Wabash National Corporation entered into a Second Amended and Restated Credit Agreement, among the Company, certain of its subsidiaries as borrowers, the lenders from time to time party thereto, Wells Fargo Capital Finance, LLC, as the administrative agent, joint lead arranger and joint bookrunner, and Citizens Business Capital, a division of Citizens Asset Finance, Inc., as syndication agent, joint lead arranger and joint bookrunner, which amended and restated the Company's existing amended and restated revolving credit agreement, dated as of May 8, 2012.

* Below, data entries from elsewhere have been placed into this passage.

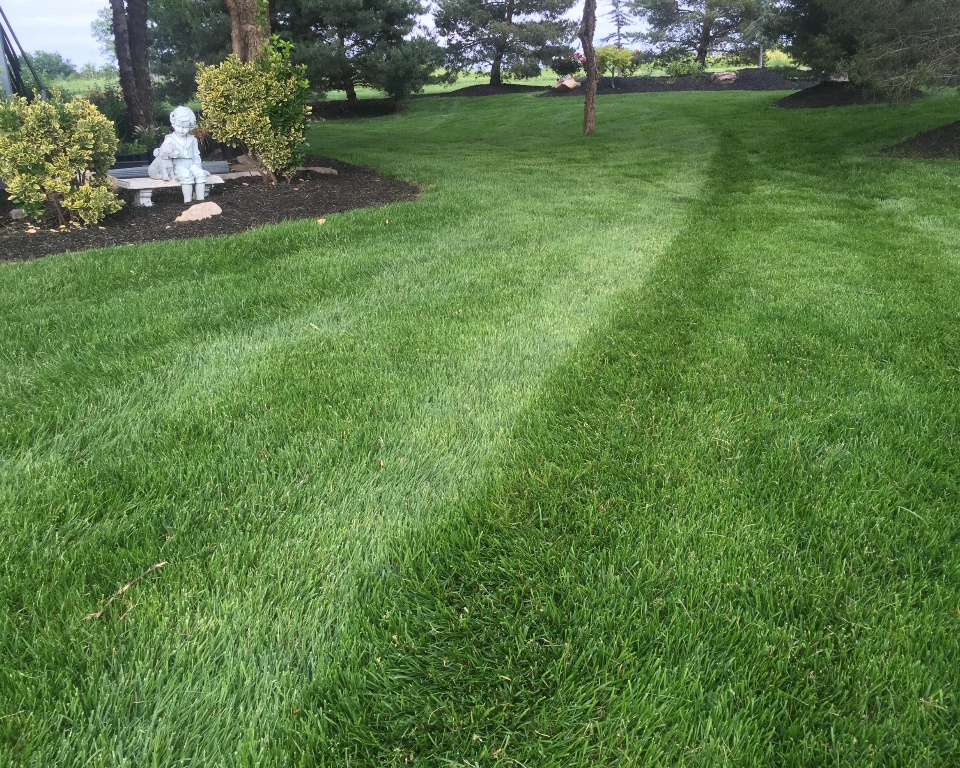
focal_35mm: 31
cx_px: 517
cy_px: 377
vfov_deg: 47.1
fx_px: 881
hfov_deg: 57.1
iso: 40
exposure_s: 1/120
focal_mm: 4.15
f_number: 2.2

Under the Amended and Restated Revolving Credit Agreement, the lenders agree to make available to the Company a $175 million revolving credit facility. The Company has the option to increase the total commitment under the facility to up to $275 million, subject to certain conditions, including obtaining commitments from any one or more lenders, whether or not currently party to the Amended and Restated Revolving Credit Agreement, to provide such increased amounts. Availability under the Amended and Restated Revolving Credit Agreement will be based upon quarterly (or more frequent under certain circumstances) borrowing base certifications of the Borrowers' eligible inventory and eligible accounts receivable, and will be reduced by certain reserves in effect from time to time. Subject to availability, the Amended and Restated Revolving Credit Agreement provides for a letter of credit subfacility in an amount not in excess of $15 million, and allows for swingline loans in an amount not in excess of $17.5 million. Outstanding borrowings under the Amended and Restated Revolving Credit Agreement will bear interest at an annual rate, at the Borrowers' election, equal to (i) LIBOR plus a margin ranging from 1.25% to 1.75% or (ii) a base rate plus a margin ranging from 0.25% to 0.75%, in each case depending upon the monthly average excess availability under the revolving loan facility. The Borrowers are required to pay a monthly unused line fee equal to 0.20% times the average daily unused availability along with other customary fees and expenses of the Revolver Agent and the lenders.
The Amended and Restated Revolving Credit Agreement contains customary covenants limiting the ability of the Company and certain of its affiliates to, among other things, pay cash dividends, incur debt or liens, redeem or repurchase stock, enter into transactions with affiliates, merge, dissolve, repay subordinated indebtedness, make investments and dispose of assets. In addition, the Company will be required to maintain a minimum fixed charge coverage ratio of not less than 1.0 to 1.0 as of the end of any period of 12 fiscal months (commencing with the month ending on December 31, 2018) when excess availability under the Amended and Restated Revolving Credit Agreement is less than 10.0% of the total revolving commitment.
If availability under the Amended and Restated Revolving Credit Agreement is less than 15% of the total revolving commitment or if there exists an event of default, amounts in any of the Borrowers' and the Revolver Guarantors' deposit accounts (other than certain excluded accounts) will be transferred daily into a blocked account held by the Revolver Agent and applied to reduce the outstanding amounts under the facility.